Osmia adunca (Panzer, 1798)

Gattung: Mauerbienen (Osmia)

Familie: Megachilidae

Ohne Rang: Bienen (Apiformes)

Unterordnung: Taillenwespen (Apocrita)

Ordnung: Hautflügler (Hymenoptera)


Kennzeichen

Das Weibchen trägt an den Seiten des Thorax hellbraune bis graue kurze Haare, dass Gesicht und die Beine sind hellgrau behaart. Die Fühler sind schwarz und die Augen schimmern je nach Lichteinfall grünlich mit schwarzen Punkten. Die Segmente des Hinterleibs tragen dünne helle Binden, die Bauchsammelbürste ist weiß. Das Männchen hat auf dem Thorax eine dichte längere rostrote Behaarung. Die langen flachen Fühler sind an der Basis gelb.
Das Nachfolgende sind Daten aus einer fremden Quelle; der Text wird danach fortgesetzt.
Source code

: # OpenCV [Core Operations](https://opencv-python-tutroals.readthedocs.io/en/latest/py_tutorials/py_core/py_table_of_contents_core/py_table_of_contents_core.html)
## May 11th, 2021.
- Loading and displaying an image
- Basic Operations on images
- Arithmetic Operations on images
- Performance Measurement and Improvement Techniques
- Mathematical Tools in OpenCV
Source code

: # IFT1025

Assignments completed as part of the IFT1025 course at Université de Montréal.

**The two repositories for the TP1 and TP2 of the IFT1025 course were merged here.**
Beide Geschlechter werden zwischen 8 und 13 mm groß.

Flugzeit

Man kann sie von Juni bis Anfang September finden.

Verbreitung

Süd- und Mitteleuropa, in Norden Deutschlands nur vereinzelnt, in den Alpen bis in eine Höhe von 2.100 m.

Habitat

Brachen, steinige Wiesen und Böschungen, Bahndämme, Weinbergbrachen.

Ernährung

Die Natternkopf-Mauerbiene sammelt ausschließlich Pollen und Nektar von Natternköpfen (Echium). Sie ist somit auf das Vorhandensein dieser Pflanzen angewiesen, die leider oftmals als Unkraut rausgezupft werden.

Fortpflanzung und Entwicklung

Das Weibchen nutzt vorhandene Hohlräume wie z. B. Fraßgänge in altem Holz, verlassene Nester anderer Bienenarten, Löcher in Fachwerhäusern oder Lehmwänden oder hohle Pflanzenstängel. Dort baut sie eine bis sieben Brutzellen und kleidet diese mit Mörtel aus Sand oder Lehm aus. Nach dem Eintragen eines Pollenvorrates wird ein Ei abgelegt und das Nest mit Sand, Lehm, Holzpartikeln und kleinen Steinchen verschlossen, dass mit Speichel durchmischt ist. Die Larve verpuppt sich in einem weißen Kokon und überwintert.

Gefährdung und Schutz

Die Natternkopf-Mauerbiene ist in der Roten Liste von Deutschland auf der Vorwarnliste (V) eingetragen und nach der Bundesartenschutzverordnung (BArtSchV) besonders geschützt.

Besonderheiten

Insektenhotels mit Bambusrohren oder Holz mit Bohrungen werden gerne angenommen. In der Nähe müssen jedoch ausreichende Vorkommen von Natternköpfen vorhanden sein.

Verwechslungsgefahr

Die Weibchen kann man vor allem mit der Blaugrünen Mauerbiene (Osmia caerulescens) verwechseln. Der Körper der Natternkopf-Mauerbiene ist jedoch deutlich länger, schlanker und die Köpfe sind schmaler.